Start small and build from it. Then look to standardize where and how you do
ML.

This sounds like a good opportunity to greenfield ML and create something new.

------
thedevindevops
Have you documented what you've built?

You mentioned that you don't have the hardware/space to do your research, have
you looked into 3rd party solutions? Budgeted and planned future projects?

You do sound burnt out, maybe taking some holiday leave isn't a bad idea.

------
quickthrower2
Would it be a good time to take holiday leave? Work on some side projects or
hobbies?

------
sdf98721
The symptoms you describe have happened to me, might not be the same cause but
worth sharing. At a certain point I felt like it had been months since I had
delivered anything of engineering value.

The underlying issue was that my priority alignment is heavily skewed towards
delivering solutions to technical problems. On discussing with my leadership,
while they appreciate that I'm hands on their read was my organizational
experience and "oversight" for major projects was the most valued.

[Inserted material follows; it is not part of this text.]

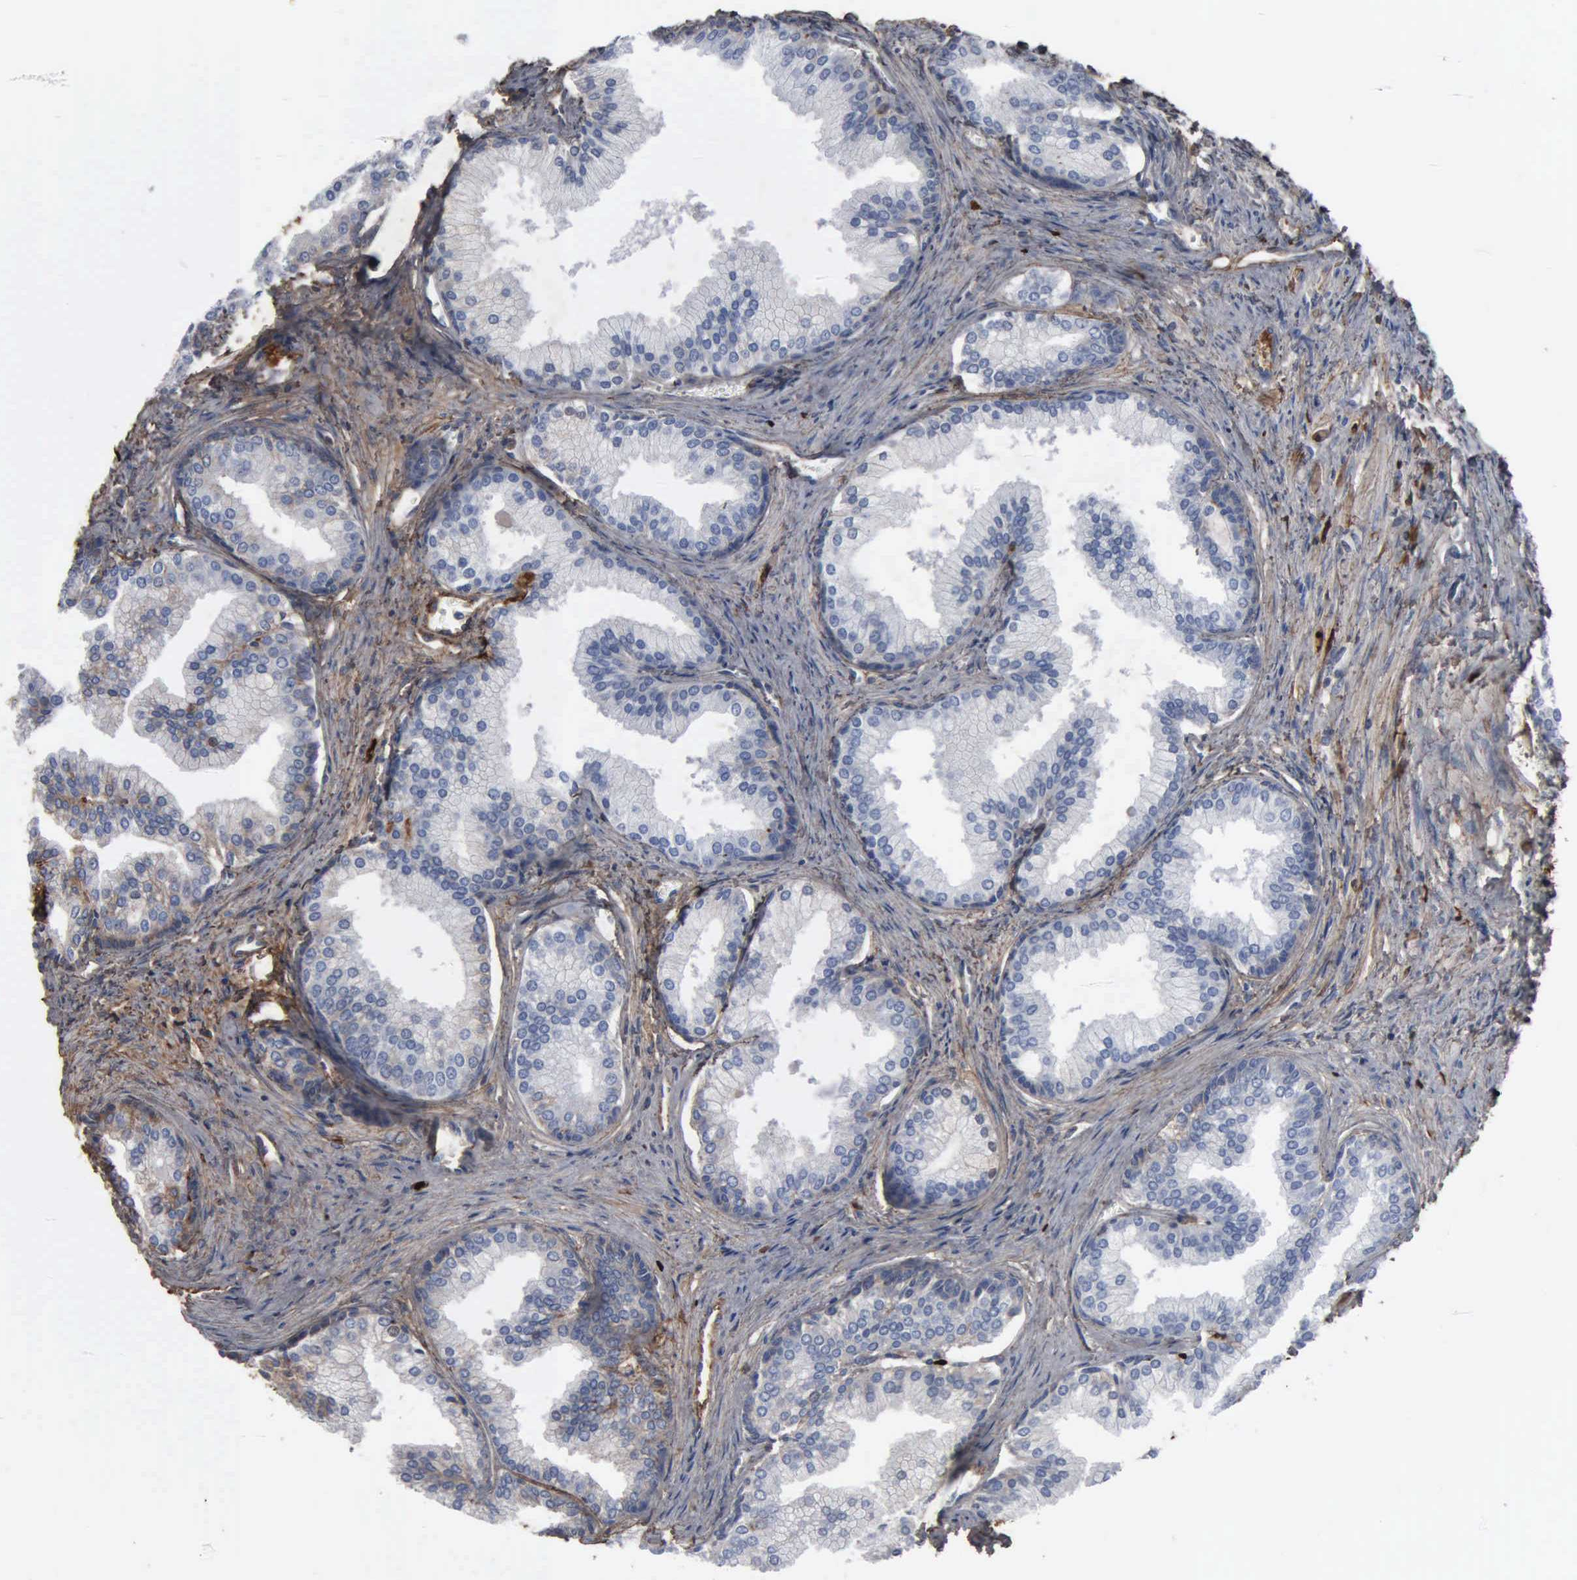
{"staining": {"intensity": "moderate", "quantity": "25%-75%", "location": "cytoplasmic/membranous"}, "tissue": "prostate", "cell_type": "Glandular cells", "image_type": "normal", "snomed": [{"axis": "morphology", "description": "Normal tissue, NOS"}, {"axis": "topography", "description": "Prostate"}], "caption": "Glandular cells demonstrate moderate cytoplasmic/membranous positivity in about 25%-75% of cells in benign prostate.", "gene": "FN1", "patient": {"sex": "male", "age": 68}}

Knowing that really helped me to relax a bit and understand that I won't
always be working late nights to deliver some sweet resiliency workflow and
thats fine.

TLDR: sync with your leadership and ask what value you bring so you can align
your time to their priorities. Warning, this may not be a fun conversation.

------
apineda
imo just do nothing. get help or get balance in your personal life while
taking it easy a bit. wait for a spark to get engaged at work again. ofc be
wary of any performance concerns so make sure there aren't any.